As part of the statement announcing the award, the Director of the Venice Film Festival, Alberto Barbera said, “Ann Hui is one of Asia’s most respected, prolific, and versatile directors of our times […] In her movies, she has always shown particular interest in compassionate and social vicissitudes, recounting — with sensitivity and the sophistication of an intellectual — individual stories that interweave with important social themes such as those of refugees, the marginalized, and the elderly. In a trailblazing fashion, through her language and her unique visual style, not only has she captured the specific aspects of the city and the imagination of Hong Kong, she has also transposed and translated them into a universal perspective.”
“I am so happy to receive this news and honored for the award!” Hui was quoted as saying in response to the news. “So happy that I feel I cannot find the words. I just hope everything in the world will turn better soon and everybody can feel again as happy as I am in this moment.”
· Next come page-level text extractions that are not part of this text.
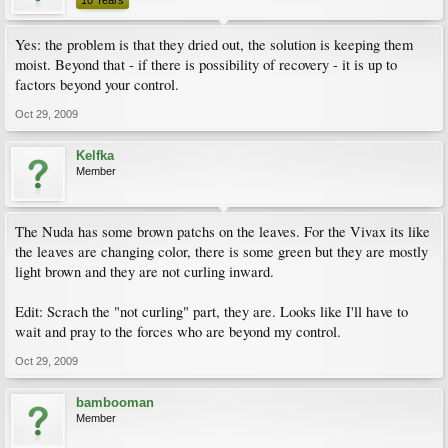
10 Years
Yes: the problem is that they dried out, the solution is keeping them
moist. Beyond that - if there is possibility of recovery - it is up to
factors beyond your control.
Oct 29, 2009
Kelfka
Member
The Nuda has some brown patchs on the leaves. For the Vivax its like
the leaves are changing color, there is some green but they are mostly
light brown and they are not curling inward.
Edit: Scrach the "not curling" part, they are. Looks like I'll have to
wait and pray to the forces who are beyond my control.
Oct 29, 2009
bambooman
Member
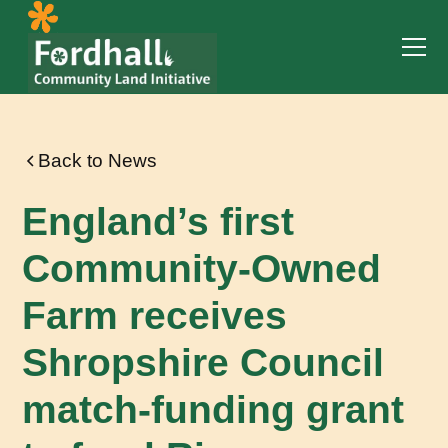
Back to News
England’s first
Community-Owned
Farm receives
Shropshire Council
match-funding grant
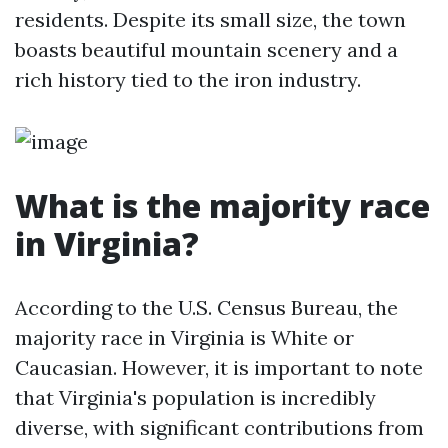
residents. Despite its small size, the town
boasts beautiful mountain scenery and a
rich history tied to the iron industry.
What is the majority race
in Virginia?
According to the U.S. Census Bureau, the
majority race in Virginia is White or
Caucasian. However, it is important to note
that Virginia's population is incredibly
diverse, with significant contributions from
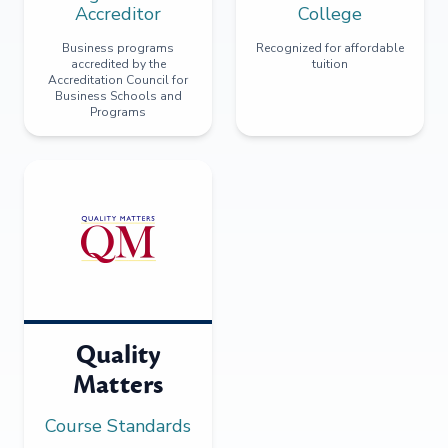
Accreditor
College
Business programs
Recognized for affordable
accredited by the
tuition
Accreditation Council for
Business Schools and
Programs
Quality
Matters
Course Standards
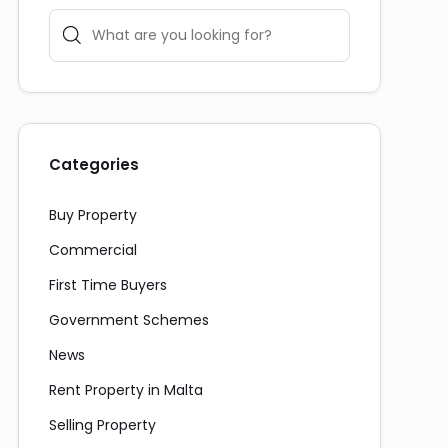
Categories
Buy Property
Commercial
First Time Buyers
Government Schemes
News
Rent Property in Malta
Selling Property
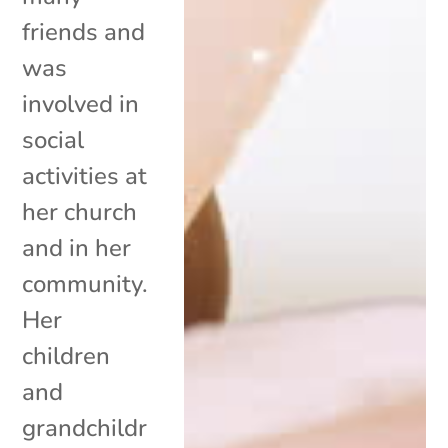
friends and
was
involved in
social
activities at
her church
and in her
community.
Her
children
and
grandchildr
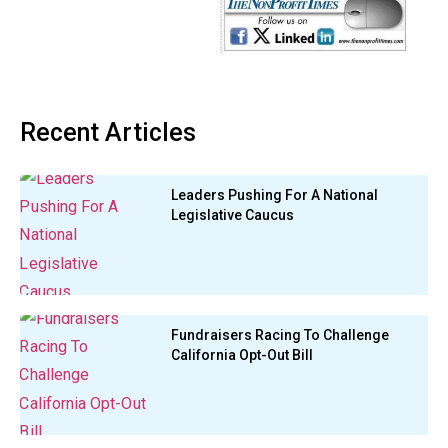
Recent Articles
Leaders Pushing For A National
Legislative Caucus
Fundraisers Racing To Challenge
California Opt-Out Bill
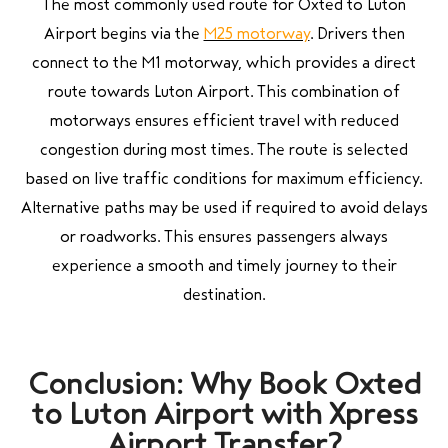
The most commonly used route for Oxted to Luton
Airport begins via the
M25 motorway
. Drivers then
connect to the M1 motorway, which provides a direct
route towards Luton Airport. This combination of
motorways ensures efficient travel with reduced
congestion during most times. The route is selected
based on live traffic conditions for maximum efficiency.
Alternative paths may be used if required to avoid delays
or roadworks. This ensures passengers always
experience a smooth and timely journey to their
destination.
Conclusion: Why Book Oxted
to Luton Airport with Xpress
Airport Transfer?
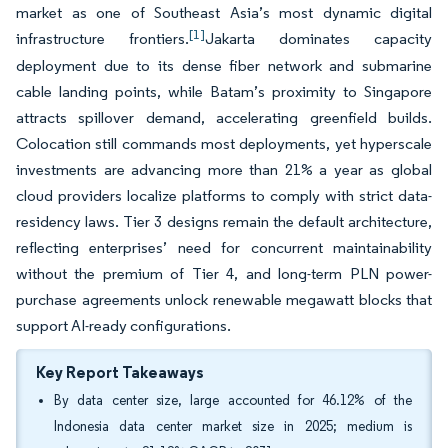
market as one of Southeast Asia’s most dynamic digital
[1]
infrastructure frontiers.
Jakarta dominates capacity
deployment due to its dense fiber network and submarine
cable landing points, while Batam’s proximity to Singapore
attracts spillover demand, accelerating greenfield builds.
Colocation still commands most deployments, yet hyperscale
investments are advancing more than 21% a year as global
cloud providers localize platforms to comply with strict data-
residency laws. Tier 3 designs remain the default architecture,
reflecting enterprises’ need for concurrent maintainability
without the premium of Tier 4, and long-term PLN power-
purchase agreements unlock renewable megawatt blocks that
support AI-ready configurations.
Key Report Takeaways
By data center size, large accounted for 46.12% of the
Indonesia data center market size in 2025; medium is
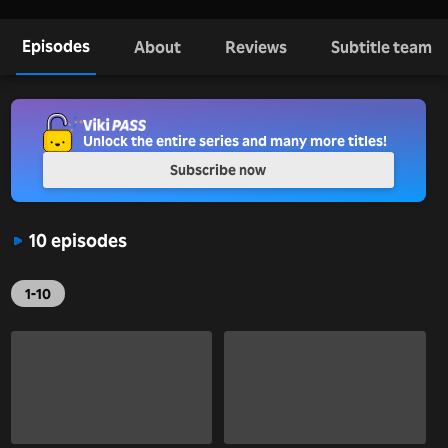
Episodes
About
Reviews
Subtitle team
Unlock the entire series and many more titles!
Subscribe now
10 episodes
1-10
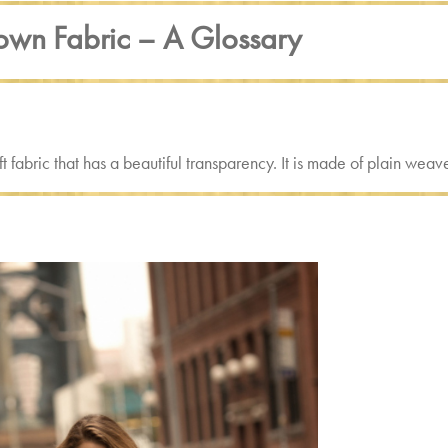
wn Fabric – A Glossary
soft fabric that has a beautiful transparency. It is made of plain w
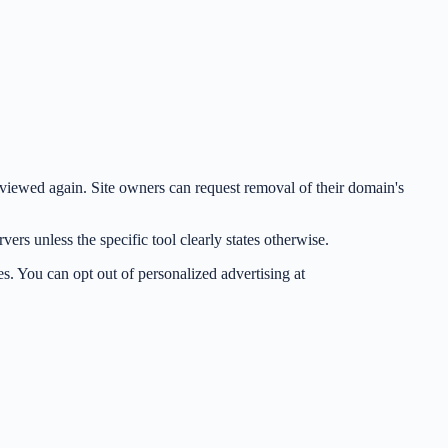
be viewed again. Site owners can request removal of their domain's
rs unless the specific tool clearly states otherwise.
s. You can opt out of personalized advertising at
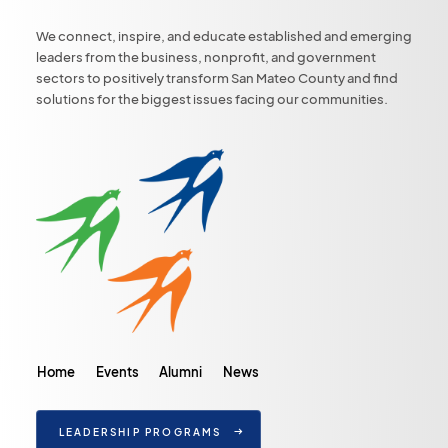
We connect, inspire, and educate established and emerging
leaders from the business, nonprofit, and government
sectors to positively transform San Mateo County and find
solutions for the biggest issues facing our communities.
Home
Events
Alumni
News
LEADERSHIP PROGRAMS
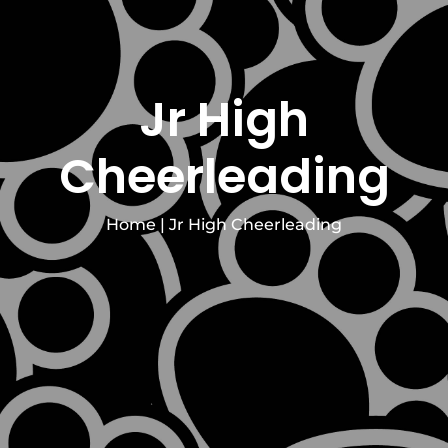
Jr High
Cheerleading
Home
|
Jr High Cheerleading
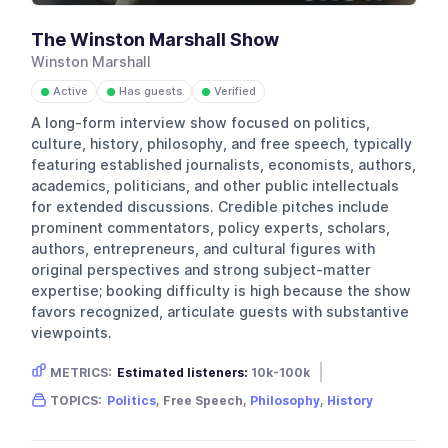
The Winston Marshall Show
Winston Marshall
Active
Has guests
Verified
●
●
●
A long-form interview show focused on politics,
culture, history, philosophy, and free speech, typically
featuring established journalists, economists, authors,
academics, politicians, and other public intellectuals
for extended discussions. Credible pitches include
prominent commentators, policy experts, scholars,
authors, entrepreneurs, and cultural figures with
original perspectives and strong subject-matter
expertise; booking difficulty is high because the show
favors recognized, articulate guests with substantive
viewpoints.
METRICS:
Estimated listeners:
10k-100k
Gender skew:
Male
Location:
USA
TOPICS:
Politics
, Free Speech,
Philosophy
,
History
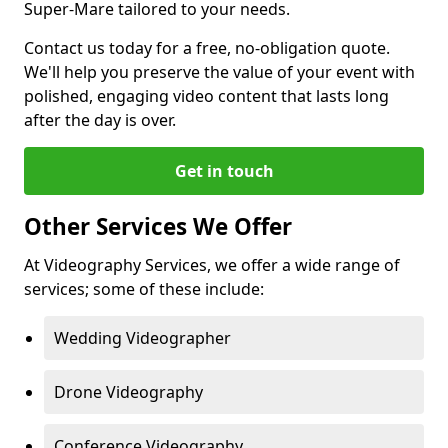
Super-Mare tailored to your needs.
Contact us today for a free, no-obligation quote.
We'll help you preserve the value of your event with
polished, engaging video content that lasts long
after the day is over.
Get in touch
Other Services We Offer
At Videography Services, we offer a wide range of
services; some of these include:
Wedding Videographer
Drone Videography
Conference Videography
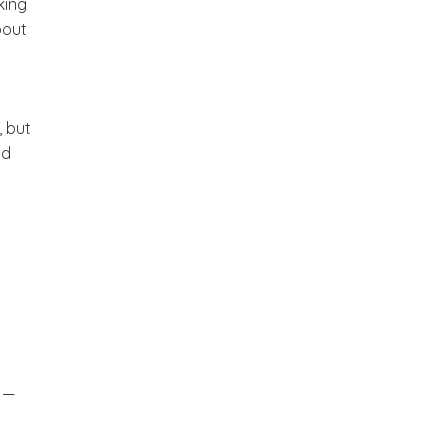
king
bout
, but
nd
” —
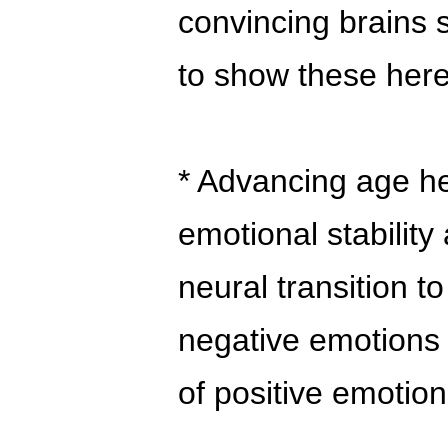
convincing brains 
to show these here
* Advancing age he
emotional stabilit
neural transition t
negative emotions 
of positive emotion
Love After Love (第一炉香) is an adaptation of a short story by the renowned Chinese writer Eileen Chang. The movie tells of a Shanghainese girl gradually becoming enveloped in an extravagant life after moving to Hong Kong and living with her wealthy but malicious aunt. Originally planning to seek a good education in the city, the young woman ends up becoming a money-making tool for her aunt by seducing rich men.
Other highlights at the festival in September will include the premiere of the Frances McDormand-starring film Nomadland from Beijing-born, New York-based director Chloé Zhao, who is also helming The Eternals. In the festival’s Horizons section, young Chinese director Wang Jing will showcase his feature The Best Is Yet to Come, which is co-produced by Sixth Generation auteur Jia Zhangke.
The Venice Film Festival is the world’s oldest and one of its most prestigious film festivals. This year’s edition is expected to feature numerous social distancing measures and other Covid-19-related restrictions.
This comes not long after China reopened its movie theaters on July 20 and welcomed the delayed Shanghai International Film Festival, which kicked off on July 25 with the addition of online and outdoor screenings. The 10th Beijing International Film Festival has also been announced for next month, taking place August 22-29.